Tuesday, 25 December 2012

It is Christmas Day 2012!


When the hour struck midnight, Gordon and I,  kissed each other Happy Christmas.  All was so quiet around our little abode.  Then, quite unplanned, we got into a run-away conversation about the circumstances around the last Christmas with Michael:  the fevers, the knowledge that there would not be another earthly Christmas for him – how the oncologist broke the news – no last straw grab.
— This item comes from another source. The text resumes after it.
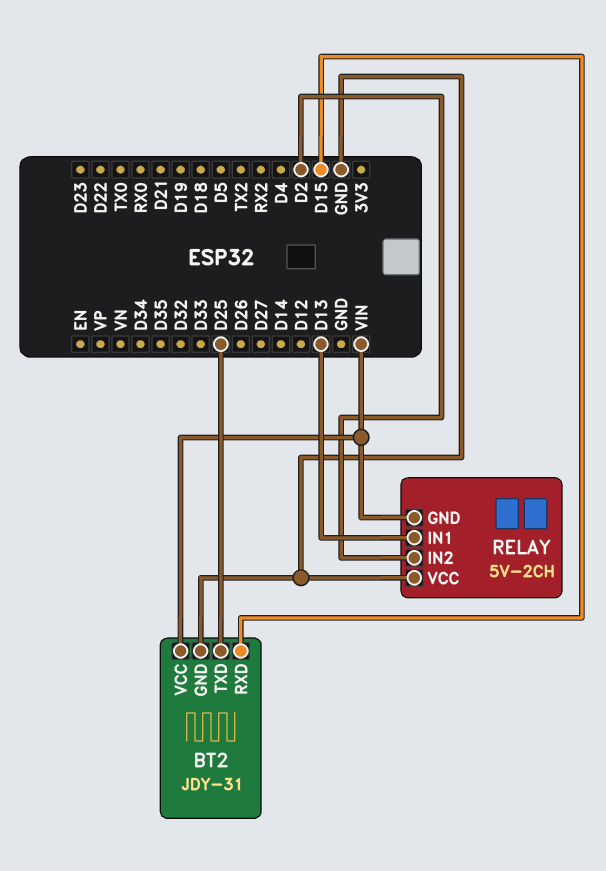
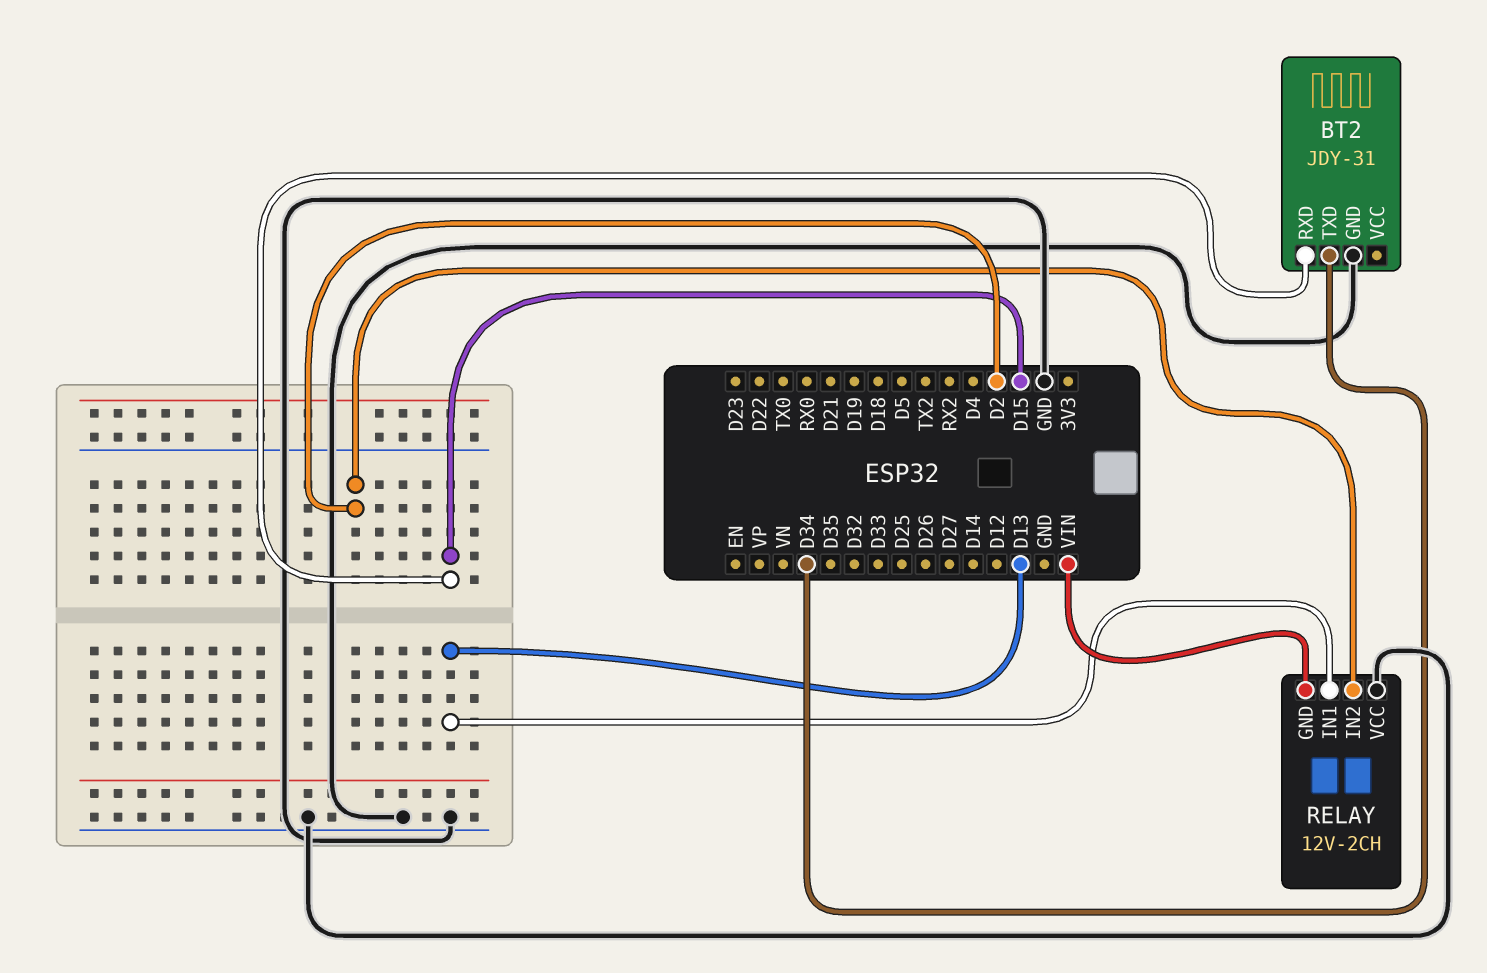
BT2 pin TXD: D25 -> D34
BT2 pin VCC: VIN -> none
RELAY: 5V-2CH -> 12V-2CH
We looked back, and chatted to deep in the first hours of Christmas night and stood in amazement again at how our strong God carried Michael, carried us the parents, the siblings, family and friends to stand by the Michael we loved to bits.
This Christmas morning was………..
  • Unlike some other years when we were woken up by “It snowed!” in Germany, or to a simmering sunny day in South Africa, 
  • Unlike our last Christmas with our son, Michael, less than a month before he died physically. 
  • Unlike like the Christmases we leapt out of bed to get the last touches of big Christmas meals with many. 
  • Unlike the Christmases when our three little children were awake long before we were!
  1. This is our first Christmas after Gordon’s retirement in June 2012.
  2. This is our first Christmas in Edinburgh after 12 years near London.
I went to bed, knowing that a bad cold got hold of me, woke up on Christmas day, good and solidly in that cold’s grip. 
So it is the two of us at home:  my true love, who should have been in a medicine career, brings me tablets and liquids to go with the chocolates our neighbours kindly brought us.
Our original plan to spend a good chunk of Christmas day with our far-away family is materialising,

What an uplifting Carols at Candlelight at Charlotte Chapel on Sunday evening!  And then those after-chats, for example:  Irene, who read Mary’s song was struck by “all generations will call her blessed”.  The question was along these lines:
Do Protestants not call Mary blessed, because the Roman Catholics call her  “blessed”  for many an extra man-made reason?
Here are Mary’s own reasons:
  • she was not deserving of this honour.
  • it was nothing that she earned.
All generations will call Mary blessed because…
  1. God has done great things for her.
  2. and because God’s Name is holy.